The classification of digital assets functions similarly to the Howey Test, the main legal standard used in the US to determine whether something is a security. Falvey believes that the new crypto bill “is essentially legislating the Howey Test away, replacing it with new legal standards”.
CFTC vs SEC
The Digital Asset Market Structure bill generally designates the CFTC as the primary regulator rather than the SEC. Section 401 gives the CFTC new authority to regulate certain digital asset transactions — for example, it will have exclusive control over cash or spot markets for digital commodities, extending its existing authority to stop fraud and market manipulation in all commodities markets.
Falvey used the example of electricity to explain the impact. “While it’s traded as a derivative on NYSE, the CFTC doesn’t regulate the spot market for electricity. They can request data or subpoena exchanges, but they don’t have enforcement power over spot trades themselves. This bill would significantly expand their authority in the crypto space.”
The CFTC will also gain authority over transactions by payment stablecoins if they occur on a CFTC-registered platform. CFTC-registered exchanges could also be authorised to offer trading in stablecoins, other digital assets, and probably derivatives as well — “which makes sense,” according to Falvey, “since derivatives are very much the CFTC’s area of expertise”.
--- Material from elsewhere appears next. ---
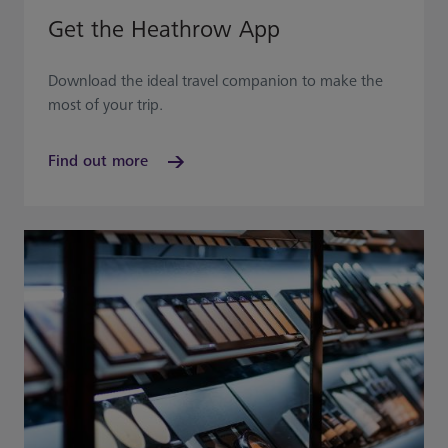
Get the Heathrow App
Download the ideal travel companion to make the
most of your trip.
Find out more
Any SEC-registered custodian that offers a cash or spot market in a digital commodity must also register with the CFTC under section 308. This means that if an SEC-registered firm wants to offer trading in digital commodities, it must also comply with CFTC regulations and register with the agency, thereby shifting regulatory power towards the CFTC.
Room for new SRO?
However, the new bill also opens the door for self-regulatory organisations (SROs) to get involved, said Falvey. “The National Futures Association (NFA) will likely take the lead on overseeing these registrations, especially for brokers and advisors. But there’s additional groups trying to position themselves as the primary SRO for crypto, like FinTank or the Global Digital Asset & Cryptocurrency Association, and they could compete for that role.”
In addition, section 201 exempts some digital asset sales from the usual securities laws but any brokers or dealers involved in offering or selling under this exemption must be registered with the SEC.
White Houseʼs cheering
Many congressional officers believe that the Digital Asset Market Structure Bill would remove companies from this “legal limbo” and provide the sector with “much-needed” regulatory certainty. Dusty Johnson, chair of the US House subcommittee on commodity markets, digital assets, and rural development, claimed that the US needs to be “the powerhouse for digital asset investment and innovation”, and described the bill as a “commonsense regulatory regime”.
The Digital Asset Market Structure bill, along with the other proposed acts, are expected to be on the president’s table by August, Bo Hines, Trump’s executive director of advisors on digital assets, said in an interview.
We asked the US regulatory expert, Falvey if the timeline is possible. “They could fast-track it, but I’d be a bit surprised if anything gets done by the end of the year. Members of Congress take quite a lot of time off,” he said.